**Exercise aim:** One number is all that is asked for: the number of lines below that hold the string "belongings".

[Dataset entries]

_ _ _ _ _ _ _

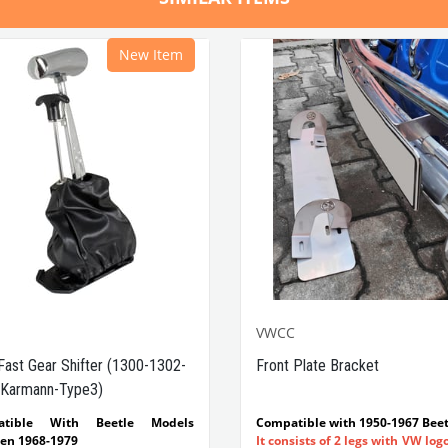
New Item
VWCC
Fast Gear Shifter (1300-1302-
Front Plate Bracket
Karmann-Type3)
atible With Beetle Models
Compatible with 1950-1967 Beet
en 1968-1979
It consists of 2 legs with VW log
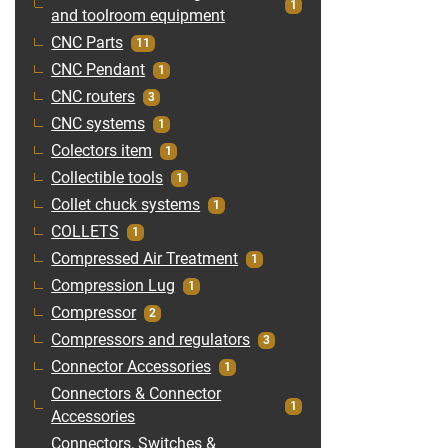
1
and toolroom equipment
CNC Parts
11
CNC Pendant
1
CNC routers
3
CNC systems
1
Colectors item
1
Collectible tools
1
Collet chuck systems
1
COLLETS
1
Compressed Air Treatment
1
Compression Lug
1
Compressor
2
Compressors and regulators
3
Connector Accessories
1
Connectors & Connector
1
Accessories
Connectors, Switches &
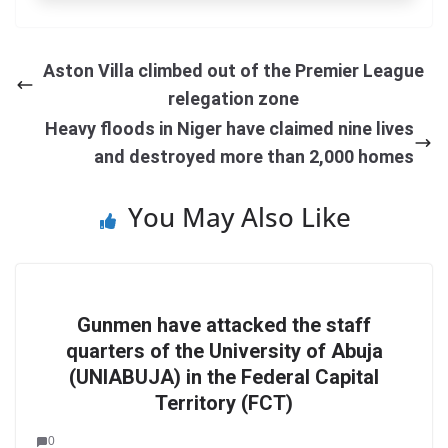
Aston Villa climbed out of the Premier League
relegation zone
Heavy floods in Niger have claimed nine lives
and destroyed more than 2,000 homes
You May Also Like
Gunmen have attacked the staff
quarters of the University of Abuja
(UNIABUJA) in the Federal Capital
Territory (FCT)
0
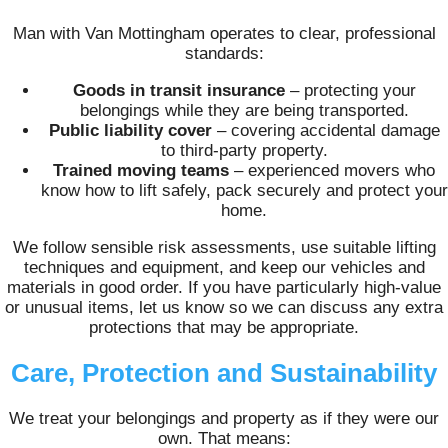
Man with Van Mottingham operates to clear, professional
standards:
Goods in transit insurance
– protecting your
belongings while they are being transported.
Public liability cover
– covering accidental damage
to third-party property.
Trained moving teams
– experienced movers who
know how to lift safely, pack securely and protect your
home.
We follow sensible risk assessments, use suitable lifting
techniques and equipment, and keep our vehicles and
materials in good order. If you have particularly high-value
or unusual items, let us know so we can discuss any extra
protections that may be appropriate.
Care, Protection and Sustainability
We treat your belongings and property as if they were our
own. That means:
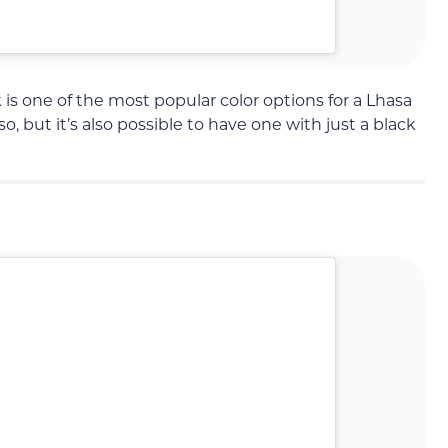
is one of the most popular color options for a Lhasa
, but it’s also possible to have one with just a black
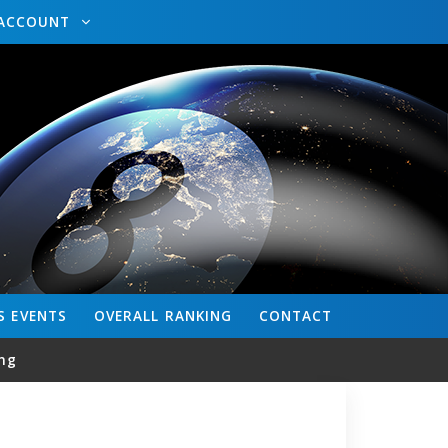
ACCOUNT
S
EVENTS
OVERALL
RANKING
CONTACT
ng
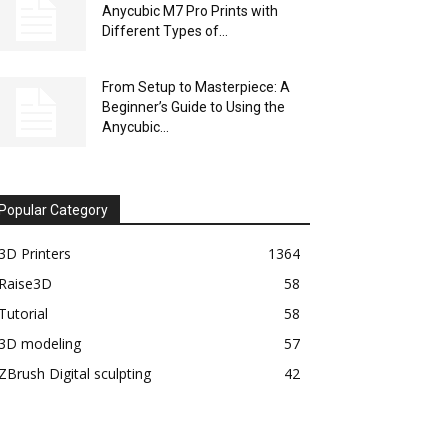
Anycubic M7 Pro Prints with
Different Types of...
From Setup to Masterpiece: A
Beginner’s Guide to Using the
Anycubic...
Popular Category
3D Printers
1364
Raise3D
58
Tutorial
58
3D modeling
57
ZBrush Digital sculpting
42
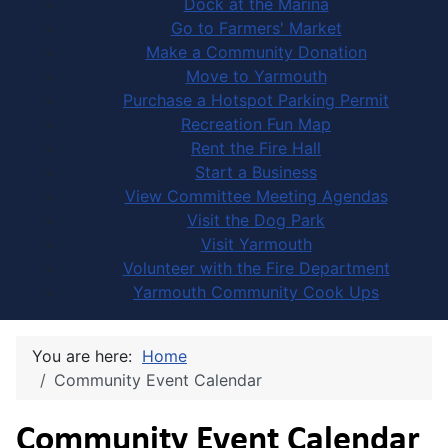
Dock at the Marina
Go to Farmers' Market
Make a Community Donation
Move to Yarmouth
Purchase a Hotspot Parking Permit
Recreation Fun Map
Rent the Fire Hall
Start a Business
View Committee Meeting Agendas
Visit the Dog Park
Visit Yarmouth
Volunteer with the Fire Department
Yarmouth Community Cook Ups
You are here:
Home
Community Event Calendar
Community Event Calendar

_ _ _ _ _ _ _

**Reply:** 2